-------- SUPPLIED ENTRIES

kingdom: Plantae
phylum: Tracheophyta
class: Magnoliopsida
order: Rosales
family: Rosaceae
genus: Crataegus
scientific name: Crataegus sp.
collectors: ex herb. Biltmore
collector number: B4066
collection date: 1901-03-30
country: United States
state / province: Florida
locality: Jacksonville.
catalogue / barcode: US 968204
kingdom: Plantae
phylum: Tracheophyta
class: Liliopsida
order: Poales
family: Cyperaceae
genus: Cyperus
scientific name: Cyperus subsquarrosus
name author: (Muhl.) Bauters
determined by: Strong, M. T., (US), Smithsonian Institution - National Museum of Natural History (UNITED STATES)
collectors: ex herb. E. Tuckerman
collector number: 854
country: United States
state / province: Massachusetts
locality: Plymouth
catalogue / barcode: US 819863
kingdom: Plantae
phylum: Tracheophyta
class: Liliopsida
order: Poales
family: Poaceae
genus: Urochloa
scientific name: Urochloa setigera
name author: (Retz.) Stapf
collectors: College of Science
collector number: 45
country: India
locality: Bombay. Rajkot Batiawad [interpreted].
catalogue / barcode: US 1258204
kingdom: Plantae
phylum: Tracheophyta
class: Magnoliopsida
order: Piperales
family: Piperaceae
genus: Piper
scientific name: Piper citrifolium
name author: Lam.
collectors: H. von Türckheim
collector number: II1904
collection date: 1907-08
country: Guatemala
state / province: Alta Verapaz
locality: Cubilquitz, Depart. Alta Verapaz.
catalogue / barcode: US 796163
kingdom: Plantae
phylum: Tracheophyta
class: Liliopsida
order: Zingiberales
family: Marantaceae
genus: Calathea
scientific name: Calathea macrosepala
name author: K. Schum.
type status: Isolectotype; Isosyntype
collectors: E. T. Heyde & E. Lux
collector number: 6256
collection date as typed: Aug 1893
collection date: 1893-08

----------------

### WHAT IS REQUIRED
How many lines in the listing above contain the word "barcode"? Reply with the number alone.

### EXERCISE RESPONSE
4